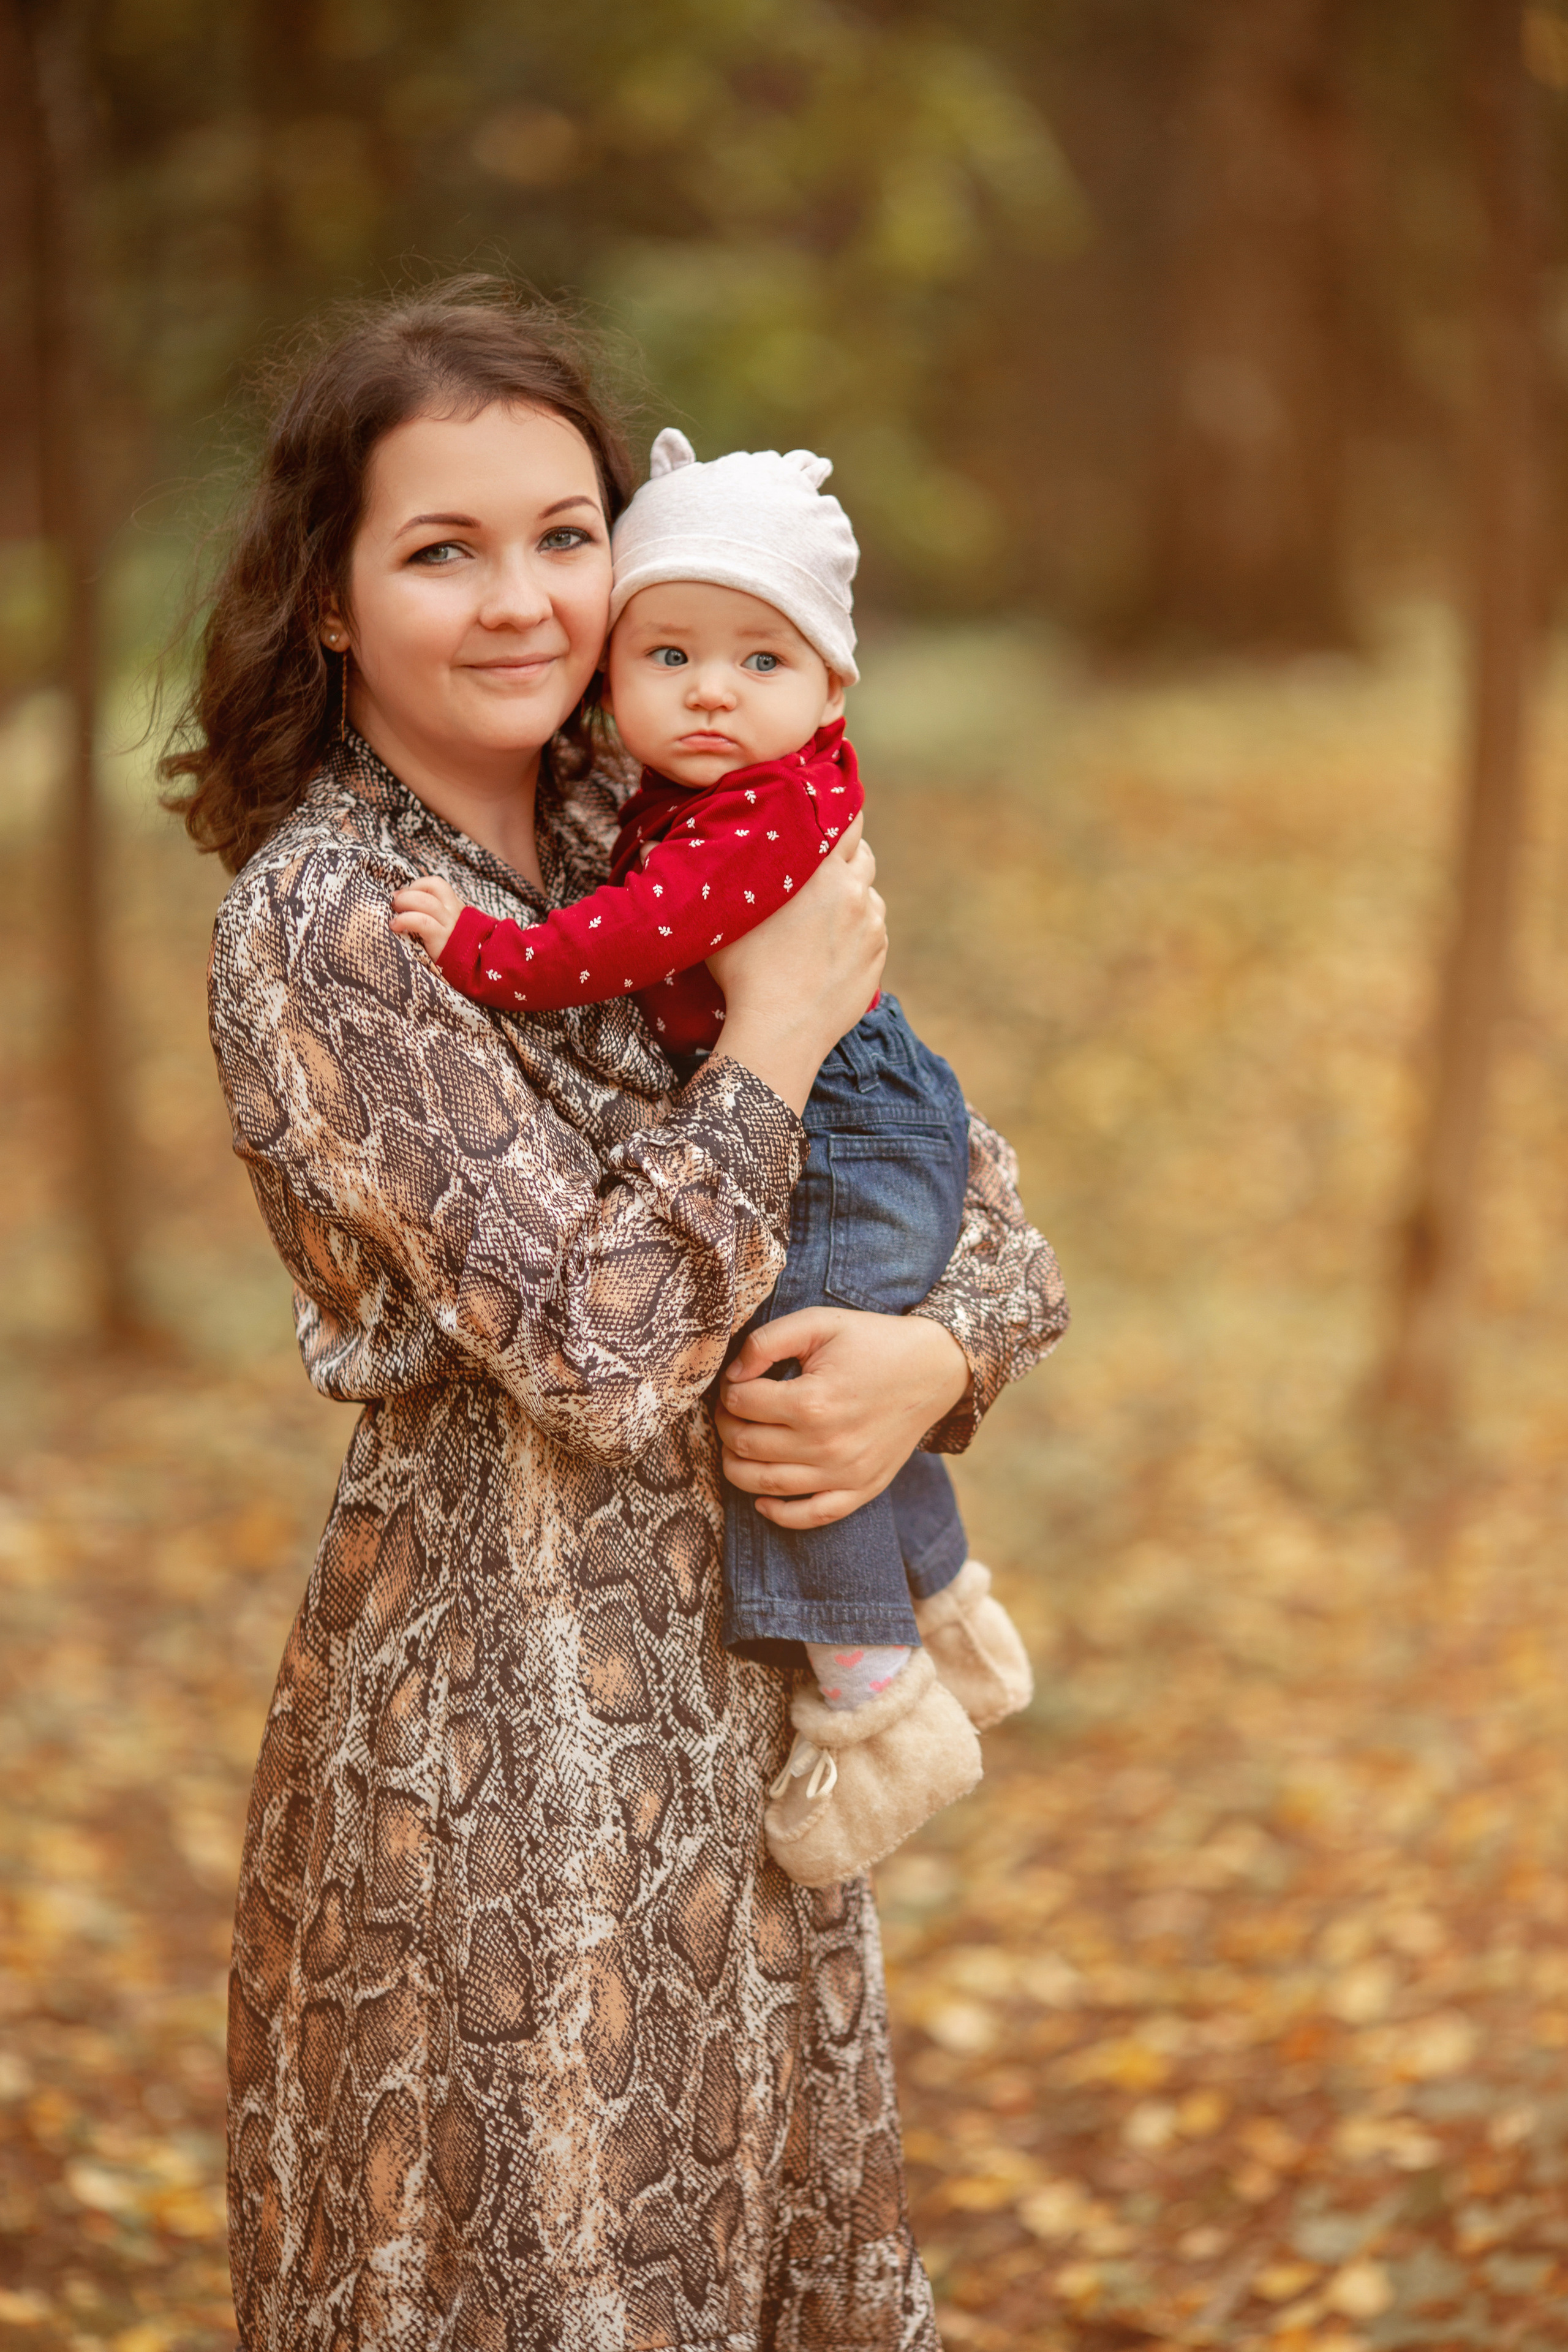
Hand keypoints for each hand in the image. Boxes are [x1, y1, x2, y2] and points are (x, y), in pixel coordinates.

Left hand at [390, 873, 465, 959]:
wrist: (474, 971)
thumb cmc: (452, 951)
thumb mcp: (448, 928)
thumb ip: (434, 916)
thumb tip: (403, 903)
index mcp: (455, 907)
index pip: (436, 884)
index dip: (416, 886)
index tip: (403, 895)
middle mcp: (454, 912)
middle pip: (430, 888)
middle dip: (407, 892)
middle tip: (394, 904)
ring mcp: (449, 924)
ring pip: (424, 901)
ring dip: (404, 902)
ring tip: (394, 915)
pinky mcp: (441, 938)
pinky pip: (421, 921)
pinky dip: (404, 919)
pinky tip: (395, 926)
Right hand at [705, 818, 886, 1113]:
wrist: (779, 1032)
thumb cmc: (742, 973)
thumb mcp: (713, 920)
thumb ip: (691, 874)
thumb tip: (644, 845)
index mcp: (819, 869)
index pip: (846, 817)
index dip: (836, 812)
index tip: (823, 816)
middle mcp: (853, 889)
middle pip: (862, 852)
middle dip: (843, 855)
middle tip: (817, 867)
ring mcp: (871, 925)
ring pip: (868, 892)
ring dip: (851, 893)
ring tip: (821, 912)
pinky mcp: (877, 956)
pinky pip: (873, 929)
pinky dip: (857, 929)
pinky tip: (829, 945)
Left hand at [715, 1305, 971, 1526]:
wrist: (933, 1368)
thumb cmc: (873, 1342)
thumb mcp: (820, 1323)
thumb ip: (767, 1341)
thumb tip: (732, 1374)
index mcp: (813, 1402)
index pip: (742, 1403)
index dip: (729, 1390)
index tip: (738, 1381)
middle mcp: (826, 1445)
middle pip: (746, 1445)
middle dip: (727, 1425)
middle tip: (733, 1410)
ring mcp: (844, 1474)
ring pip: (765, 1485)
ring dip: (737, 1466)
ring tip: (738, 1444)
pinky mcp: (861, 1489)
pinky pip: (811, 1516)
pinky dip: (779, 1513)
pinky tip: (762, 1498)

::::::::::

Take the line containing "index tip: (823, 816)" and each line after it up to the last line of the listing, and print them exactly.

index tip: (823, 816)
middle mcp: (853, 889)
middle pip: (862, 852)
middle dip: (843, 855)
middle tip: (817, 867)
ring mcp: (871, 925)
ring pip: (868, 892)
ring dip: (851, 893)
ring tip: (821, 912)
pinky mcp: (877, 956)
pinky pip: (873, 929)
pinky dip: (857, 929)
pinky tip: (829, 945)
Left hand at [715, 1305, 971, 1526]:
wrist: (933, 1368)
thumb cmc: (873, 1342)
thumb mcp: (820, 1323)
thumb ip: (767, 1341)
thumb tip: (732, 1374)
index mcp: (813, 1402)
index pip: (742, 1403)
index dip: (729, 1390)
index tip: (738, 1381)
middle mcp: (826, 1445)
middle pip: (746, 1445)
middle dip: (727, 1425)
middle tip: (733, 1410)
ring mcp: (844, 1474)
ring pip: (765, 1485)
ring dip: (737, 1466)
ring tip: (738, 1444)
pinky mcp: (861, 1489)
pinky pip: (811, 1516)
pinky dip: (779, 1513)
pinky tip: (762, 1498)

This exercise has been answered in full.